תָּא שְׁמַע: קֶבֶר חָדָשׁ מוּתָּר בַּהֲנָאָה. הֵטִיל בּוֹ נֵפֶל – אָסוּר בַּהֲנָאָה. הָכָא נָמֵי, בְּקֶבֶר בִּנְיָן.
La Guemara suggère: Venez entendre une preuve d'un autre baraïta: Il s'avère que vous dites qu'il existe trois types de tombes, et chaque type est régi par des halakhot différentes en ce qui concerne si un cadavre peut ou non être retiré de la tombe et enterré ailleurs: une tombe nouvellement découverte, une tombe connue et une tombe qui cause des dommages au public. Comment ça? En ce qui concerne une tombe nouvellement découverte, c'est-à-dire une tombe dans laquelle un cadavre a été enterré sans l'autorisation du propriétaire du bien, il est permis de retirer le cadavre de la tombe et de l'enterrer ailleurs. Après qu'il ait enlevé le cadavre, le lieu de la tombe est rituellement pur et il lui est permis d'en tirer profit.

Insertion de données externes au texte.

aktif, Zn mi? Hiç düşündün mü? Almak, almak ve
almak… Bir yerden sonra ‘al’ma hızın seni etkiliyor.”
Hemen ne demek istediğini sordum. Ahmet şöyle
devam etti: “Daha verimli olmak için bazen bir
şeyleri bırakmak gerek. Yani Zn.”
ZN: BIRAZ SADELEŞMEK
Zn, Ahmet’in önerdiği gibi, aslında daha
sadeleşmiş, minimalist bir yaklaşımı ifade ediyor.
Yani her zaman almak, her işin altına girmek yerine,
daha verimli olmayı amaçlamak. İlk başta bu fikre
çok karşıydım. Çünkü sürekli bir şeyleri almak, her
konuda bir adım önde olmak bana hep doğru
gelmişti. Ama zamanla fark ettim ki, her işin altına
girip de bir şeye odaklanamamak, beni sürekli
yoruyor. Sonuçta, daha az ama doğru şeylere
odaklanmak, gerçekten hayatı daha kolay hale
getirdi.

תָּא שְׁמַע: נִמְצָא אַתָּה אוֹמֵר שָׁלֹשׁ קְבָרוֹת הֵן – קֶבֶר הַנִּמְצָא, קֶבֶר הַיָּדוּעַ, קֶבֶר הַמַּזִּיק אֶת הָרַבִּים. קֶבֶר הַנִּמְצָא – מוּתָּר לְפַנּוֹתוֹ. פִּינָּהוּ – מְקוֹמוֹ טָהוֹר וּמוּתָּר בַּהֲנָאָה.
En ce qui concerne une tombe connue, c’est-à-dire une tombe dans laquelle un cadavre a été enterré avec l’autorisation du propriétaire du bien, il est interdit de retirer le cadavre de la tombe et de l’enterrer ailleurs. Si l’on procède à l’enlèvement du cadavre, le lieu de la tombe est rituellement impur et il est interdit d’en tirer profit.
קֶבֶר הַיָּדוּעַ, אָסוּר לְפַנּוֹתוֹ. פִּינָּהוּ – מְקוֹמוֹ טָמֵא וְאָסוּר בַּהֲנָאָה.